Aufgabenstellung >>
Schreiben Sie aus der Rezension zu „Blutpsalm“ den Abschnitt zwischen „Auf goodreads wird“ und „Geschichten über Serienmorde.“ einschließlich wortgetreu ab.

Ausgewählter Auszug >>
Rezension

Prickelnder Genremix, aus dem man noch mehr hätte rausholen können

Blutpsalm - Meredith Winter

Blutpsalm
von Meredith Winter

Bewertet mit 3 Sternen

Inhalt

Sommerburg ist ein beschaulicher kleiner Ort, in der jeder Mensch jeden gut zu kennen und es keine Geheimnisse zu geben scheint. Bis eines Tages eine Mordserie den Ort erschüttert und sich der junge Pastor in eine Prostituierte verliebt, die mit den Taten in Verbindung zu stehen scheint.

Meinung

Ich lese wirklich wirklich selten Krimis oder Thriller, aber die Autorin schrieb mir so eine nette Mail, dass ich mich dann doch entschied, "Blutpsalm" zu lesen und hier vorzustellen. 

Auf goodreads wird das Ganze als Liebeskrimi bezeichnet, der Autorin zufolge schreibt sie in den Genres Ladythriller bzw. Romantic Suspense. Wie auch immer man es nun nennen möchte - aus den Bezeichnungen geht auf jeden Fall hervor, dass es sich bei "Blutpsalm" zur Hälfte um einen Liebesroman, zur Hälfte um eine Geschichte über eine Mordserie handelt. Diese Mischung reizte mich, weil ich mir von der Thriller- bzw. Krimihandlung erhoffte, dass sie ein Abdriften der Liebesgeschichte in Kitsch verhindern würde und von der Liebesgeschichte, dass das Buch trotz der grausamen Morde, um die es geht, noch etwas fürs Herz bieten würde. Außerdem interessiere ich mich sehr für Geschichten über Serienmorde.

Vielversprechend ist auch das Setting des Romans. In der Anonymität der Großstadt morden ist eine Sache, aber in einer eingeschworenen Dorfgemeinschaft - das weckt spanende Dynamiken, vor allem, wenn sich dann jemand entgegen der ungeschriebenen Dorfgesetze verhält und somit Misstrauen auf sich lenkt. Oder wenn die Person, die in Wahrheit schuldig ist, gar nicht erst verdächtigt wird. Genau so passiert es auch in Sommerburg, was ich sehr spannend fand.

Erfasste Daten >>
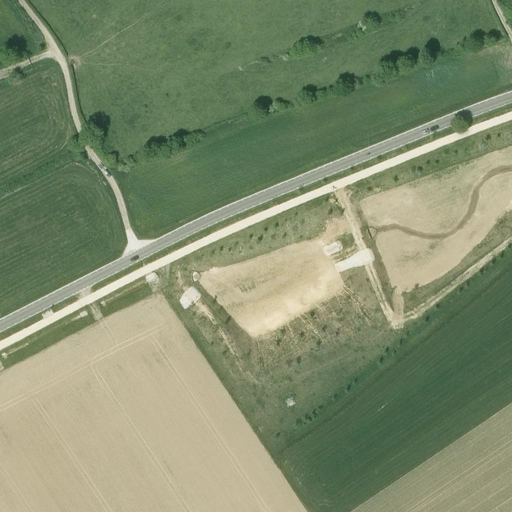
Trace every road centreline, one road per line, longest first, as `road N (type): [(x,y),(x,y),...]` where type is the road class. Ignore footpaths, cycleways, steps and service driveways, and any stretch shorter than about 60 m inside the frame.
road 1 (tertiary): [(0,325),(191,227),(511,96)]
road 2 (track): [(20,0),(62,59),(77,124),(118,194),(136,256)]
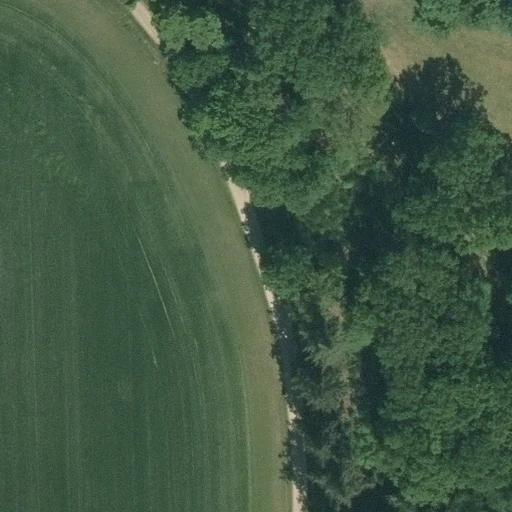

Gelöste Aufgabe >>
Auf goodreads wird das Ganze als Liebeskrimi bezeichnet, der Autorin zufolge schreibt sie in den Genres Ladythriller bzw. Romantic Suspense. Wie auch immer man es nun nennen möchte - aus den Bezeichnungen geht auf jeden Fall hervor, dass es sich bei "Blutpsalm" zur Hälfte um einen Liebesroman, zur Hälfte um eine Geschichte über eine Mordserie handelt. Diese Mischung reizte mich, weil ich mir von der Thriller- bzw. Krimihandlung erhoffte, dass sie ein Abdriften der Liebesgeschichte in Kitsch verhindern würde und von der Liebesgeschichte, dass das Buch trotz der grausamen Morde, um die es geht, noch etwas fürs Herz bieten würde. Außerdem interessiere ich mich sehr für Geschichten über Serienmorde.